AUTOMATED DATA AUGMENTATIONS FOR GRAPH CLASSIFICATION

Abstract

Data augmentations are effective in improving the invariance of learning machines. We argue that the core challenge of data augmentations lies in designing data transformations that preserve labels. This is relatively straightforward for images, but much more challenging for graphs. In this work, we propose GraphAug, a novel automated data augmentation method aiming at computing label-invariant augmentations for graph classification. Instead of using uniform transformations as in existing studies, GraphAug uses an automated augmentation model to avoid compromising critical label-related information of the graph, thereby producing label-invariant augmentations at most times. To ensure label-invariance, we develop a training method based on reinforcement learning to maximize an estimated label-invariance probability. Experiments show that GraphAug outperforms previous graph augmentation methods on various graph classification tasks.

1. INTRODUCTION

Many real-world objects, such as molecules and social networks, can be naturally represented as graphs. Developing effective classification models for these graph-structured data has been highly desirable but challenging. Recently, advances in deep learning have significantly accelerated the progress in this direction.
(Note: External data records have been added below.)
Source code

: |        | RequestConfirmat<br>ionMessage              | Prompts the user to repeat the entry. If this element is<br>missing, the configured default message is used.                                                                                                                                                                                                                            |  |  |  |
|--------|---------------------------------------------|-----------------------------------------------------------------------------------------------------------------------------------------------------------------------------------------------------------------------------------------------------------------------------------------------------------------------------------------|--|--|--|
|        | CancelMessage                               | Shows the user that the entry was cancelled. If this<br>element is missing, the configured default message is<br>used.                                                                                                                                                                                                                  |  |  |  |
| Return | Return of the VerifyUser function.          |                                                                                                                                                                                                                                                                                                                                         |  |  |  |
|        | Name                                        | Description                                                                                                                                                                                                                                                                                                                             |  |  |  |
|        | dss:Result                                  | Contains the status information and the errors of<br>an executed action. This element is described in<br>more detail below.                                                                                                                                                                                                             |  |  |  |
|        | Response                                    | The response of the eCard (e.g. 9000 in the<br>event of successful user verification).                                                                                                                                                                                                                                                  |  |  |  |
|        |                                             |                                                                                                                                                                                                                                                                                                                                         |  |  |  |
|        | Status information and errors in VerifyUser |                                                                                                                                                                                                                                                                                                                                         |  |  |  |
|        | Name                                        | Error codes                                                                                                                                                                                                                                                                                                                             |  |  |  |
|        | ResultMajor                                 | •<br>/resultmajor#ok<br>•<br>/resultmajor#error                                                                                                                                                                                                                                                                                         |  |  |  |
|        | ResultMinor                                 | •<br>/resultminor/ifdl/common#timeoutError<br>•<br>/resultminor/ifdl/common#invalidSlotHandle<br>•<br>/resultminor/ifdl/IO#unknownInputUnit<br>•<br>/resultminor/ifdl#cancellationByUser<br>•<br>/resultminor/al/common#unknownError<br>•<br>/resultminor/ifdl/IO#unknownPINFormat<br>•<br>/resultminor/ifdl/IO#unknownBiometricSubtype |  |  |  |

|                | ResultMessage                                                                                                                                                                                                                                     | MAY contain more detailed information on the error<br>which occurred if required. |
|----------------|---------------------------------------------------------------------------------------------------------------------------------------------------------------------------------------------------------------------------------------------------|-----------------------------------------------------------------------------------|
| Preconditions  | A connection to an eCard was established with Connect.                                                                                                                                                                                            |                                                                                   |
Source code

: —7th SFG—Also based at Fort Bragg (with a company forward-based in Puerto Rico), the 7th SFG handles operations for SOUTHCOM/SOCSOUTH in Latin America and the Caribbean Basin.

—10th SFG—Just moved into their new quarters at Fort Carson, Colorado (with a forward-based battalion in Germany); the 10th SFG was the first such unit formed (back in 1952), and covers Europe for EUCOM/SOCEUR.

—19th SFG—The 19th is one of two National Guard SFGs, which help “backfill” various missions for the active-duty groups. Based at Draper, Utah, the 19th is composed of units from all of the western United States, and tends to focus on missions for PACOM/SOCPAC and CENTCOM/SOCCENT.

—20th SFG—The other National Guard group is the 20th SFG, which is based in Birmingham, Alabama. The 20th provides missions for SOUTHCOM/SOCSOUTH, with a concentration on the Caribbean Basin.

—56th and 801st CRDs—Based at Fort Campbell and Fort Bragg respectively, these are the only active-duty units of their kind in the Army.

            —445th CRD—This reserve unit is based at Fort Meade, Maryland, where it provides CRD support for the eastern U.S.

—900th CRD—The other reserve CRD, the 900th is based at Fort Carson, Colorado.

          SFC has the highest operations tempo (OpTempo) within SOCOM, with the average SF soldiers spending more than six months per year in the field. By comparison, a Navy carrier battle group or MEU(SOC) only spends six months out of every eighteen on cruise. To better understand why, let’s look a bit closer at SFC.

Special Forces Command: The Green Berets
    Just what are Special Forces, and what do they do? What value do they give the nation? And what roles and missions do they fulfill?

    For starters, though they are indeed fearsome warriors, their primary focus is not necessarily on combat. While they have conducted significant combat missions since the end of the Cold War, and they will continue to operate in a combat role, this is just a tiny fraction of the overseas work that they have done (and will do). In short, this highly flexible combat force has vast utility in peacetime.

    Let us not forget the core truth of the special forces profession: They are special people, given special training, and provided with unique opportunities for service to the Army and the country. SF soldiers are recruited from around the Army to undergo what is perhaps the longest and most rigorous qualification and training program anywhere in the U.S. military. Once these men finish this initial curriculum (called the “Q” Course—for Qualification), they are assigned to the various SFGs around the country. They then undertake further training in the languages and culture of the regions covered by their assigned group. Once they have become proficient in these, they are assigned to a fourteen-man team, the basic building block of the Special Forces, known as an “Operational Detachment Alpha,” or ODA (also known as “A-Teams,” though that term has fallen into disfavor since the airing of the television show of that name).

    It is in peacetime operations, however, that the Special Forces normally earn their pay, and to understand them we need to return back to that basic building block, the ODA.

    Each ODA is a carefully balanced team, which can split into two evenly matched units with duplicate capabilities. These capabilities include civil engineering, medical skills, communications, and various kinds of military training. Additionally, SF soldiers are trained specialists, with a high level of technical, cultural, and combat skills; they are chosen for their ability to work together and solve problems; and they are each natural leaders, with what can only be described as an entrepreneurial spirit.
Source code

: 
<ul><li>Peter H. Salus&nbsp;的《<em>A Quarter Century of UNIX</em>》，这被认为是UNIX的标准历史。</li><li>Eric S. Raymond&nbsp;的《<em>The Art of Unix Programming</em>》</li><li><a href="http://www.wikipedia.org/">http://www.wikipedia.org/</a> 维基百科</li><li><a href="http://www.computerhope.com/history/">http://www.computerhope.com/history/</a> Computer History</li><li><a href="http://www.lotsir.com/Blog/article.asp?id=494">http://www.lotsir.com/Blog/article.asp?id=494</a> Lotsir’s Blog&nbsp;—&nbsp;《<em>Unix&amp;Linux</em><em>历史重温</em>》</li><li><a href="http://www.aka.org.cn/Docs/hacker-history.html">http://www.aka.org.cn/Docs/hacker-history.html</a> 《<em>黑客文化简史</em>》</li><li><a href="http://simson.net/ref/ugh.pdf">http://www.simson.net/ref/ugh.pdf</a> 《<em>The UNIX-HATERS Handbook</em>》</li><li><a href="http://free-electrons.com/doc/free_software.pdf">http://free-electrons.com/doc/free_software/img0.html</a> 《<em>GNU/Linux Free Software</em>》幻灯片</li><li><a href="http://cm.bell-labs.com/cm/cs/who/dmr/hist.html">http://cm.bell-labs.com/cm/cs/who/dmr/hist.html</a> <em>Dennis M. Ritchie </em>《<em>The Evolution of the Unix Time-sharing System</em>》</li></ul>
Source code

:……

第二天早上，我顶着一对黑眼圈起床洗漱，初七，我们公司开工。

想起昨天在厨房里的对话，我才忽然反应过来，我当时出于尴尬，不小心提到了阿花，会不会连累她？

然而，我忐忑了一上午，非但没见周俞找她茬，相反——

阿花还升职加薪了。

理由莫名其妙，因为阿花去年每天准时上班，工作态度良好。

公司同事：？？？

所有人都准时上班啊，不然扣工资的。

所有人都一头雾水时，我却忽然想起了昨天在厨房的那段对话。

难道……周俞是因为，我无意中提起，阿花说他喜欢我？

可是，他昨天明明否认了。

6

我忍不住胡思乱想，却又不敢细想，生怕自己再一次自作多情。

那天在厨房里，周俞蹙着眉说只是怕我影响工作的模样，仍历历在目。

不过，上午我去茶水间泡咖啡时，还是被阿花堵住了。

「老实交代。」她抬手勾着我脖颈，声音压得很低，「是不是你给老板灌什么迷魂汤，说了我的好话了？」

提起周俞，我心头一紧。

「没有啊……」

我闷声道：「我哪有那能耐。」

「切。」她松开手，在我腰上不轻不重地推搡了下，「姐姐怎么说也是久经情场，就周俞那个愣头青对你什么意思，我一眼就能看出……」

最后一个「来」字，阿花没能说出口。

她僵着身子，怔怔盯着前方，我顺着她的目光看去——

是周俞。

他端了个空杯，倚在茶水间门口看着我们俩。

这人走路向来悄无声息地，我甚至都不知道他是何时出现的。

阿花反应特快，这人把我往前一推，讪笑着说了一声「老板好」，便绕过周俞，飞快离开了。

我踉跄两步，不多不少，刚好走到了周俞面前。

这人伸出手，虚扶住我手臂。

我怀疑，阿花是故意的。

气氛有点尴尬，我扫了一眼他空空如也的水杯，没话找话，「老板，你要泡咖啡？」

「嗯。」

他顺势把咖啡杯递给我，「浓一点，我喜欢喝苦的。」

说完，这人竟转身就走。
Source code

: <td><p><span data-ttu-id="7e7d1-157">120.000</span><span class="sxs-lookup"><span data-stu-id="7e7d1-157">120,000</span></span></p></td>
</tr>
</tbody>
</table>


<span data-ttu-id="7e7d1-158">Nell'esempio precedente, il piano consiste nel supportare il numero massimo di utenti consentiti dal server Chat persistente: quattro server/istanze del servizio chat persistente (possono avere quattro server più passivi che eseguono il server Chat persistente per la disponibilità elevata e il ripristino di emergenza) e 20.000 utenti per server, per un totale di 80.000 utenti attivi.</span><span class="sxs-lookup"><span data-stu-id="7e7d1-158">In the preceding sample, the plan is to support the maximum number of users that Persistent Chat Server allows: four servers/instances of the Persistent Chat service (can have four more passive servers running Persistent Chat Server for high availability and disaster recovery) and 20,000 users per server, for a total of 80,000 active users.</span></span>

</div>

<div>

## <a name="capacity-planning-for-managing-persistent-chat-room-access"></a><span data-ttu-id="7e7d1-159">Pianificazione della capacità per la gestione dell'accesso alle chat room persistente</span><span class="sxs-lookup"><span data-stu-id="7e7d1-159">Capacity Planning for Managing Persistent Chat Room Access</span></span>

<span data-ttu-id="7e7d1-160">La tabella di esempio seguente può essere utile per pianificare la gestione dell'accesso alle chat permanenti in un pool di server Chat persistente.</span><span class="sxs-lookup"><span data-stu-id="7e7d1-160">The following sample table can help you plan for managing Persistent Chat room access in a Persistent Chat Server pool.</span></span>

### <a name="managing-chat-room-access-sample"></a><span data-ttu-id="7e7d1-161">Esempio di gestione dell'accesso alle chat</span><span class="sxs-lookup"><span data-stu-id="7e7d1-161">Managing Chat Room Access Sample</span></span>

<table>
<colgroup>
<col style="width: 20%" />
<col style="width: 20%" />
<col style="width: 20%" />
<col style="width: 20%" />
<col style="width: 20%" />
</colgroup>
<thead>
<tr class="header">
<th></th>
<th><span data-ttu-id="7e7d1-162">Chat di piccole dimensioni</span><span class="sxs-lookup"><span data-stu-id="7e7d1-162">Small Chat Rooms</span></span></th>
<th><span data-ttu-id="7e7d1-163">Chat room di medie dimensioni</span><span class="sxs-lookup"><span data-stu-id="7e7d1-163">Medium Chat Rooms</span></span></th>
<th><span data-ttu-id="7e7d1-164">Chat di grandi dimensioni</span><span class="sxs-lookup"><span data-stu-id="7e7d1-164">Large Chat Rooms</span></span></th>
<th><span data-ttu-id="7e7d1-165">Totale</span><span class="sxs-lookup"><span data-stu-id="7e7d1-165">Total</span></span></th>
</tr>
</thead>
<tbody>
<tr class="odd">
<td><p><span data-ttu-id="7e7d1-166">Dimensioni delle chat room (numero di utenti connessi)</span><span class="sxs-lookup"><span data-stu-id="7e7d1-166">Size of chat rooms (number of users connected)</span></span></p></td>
Graph neural networks (GNNs) (Gilmer et al., 2017) , a class of deep neural network models specifically designed for graphs, have been widely applied to many graph representation learning and classification tasks, such as molecular property prediction (Wang et al., 2022b; Liu et al., 2022; Wang et al., 2022a; 2023; Yan et al., 2022) . However, just like deep models on images, GNN models can easily overfit and fail to achieve satisfactory performance on small datasets. To address this issue, data augmentations can be used to generate more data samples. An important property of desirable data augmentations is label-invariance, which requires that label-related information should not be compromised during the augmentation process. This is relatively easy and straightforward to achieve for images (Taylor & Nitschke, 2018), since commonly used image augmentations, such as flipping and rotation, can preserve almost all information of original images. However, ensuring label-invariance is much harder for graphs because even minor modification of a graph may change its semantics and thus labels. Currently, most commonly used graph augmentations (You et al., 2020) are based on random modification of nodes and edges in the graph, but they do not explicitly consider the importance of label-invariance. In this work, we propose GraphAug, a novel graph augmentation method that can produce labelinvariant augmentations with an automated learning model. GraphAug uses a learnable model to automate augmentation category selection and graph transformations. It optimizes the model to maximize an estimated label-invariance probability through reinforcement learning. Experimental results show that GraphAug outperforms prior graph augmentation methods on multiple graph classification tasks. The codes of GraphAug are available in DIG (Liu et al., 2021) library.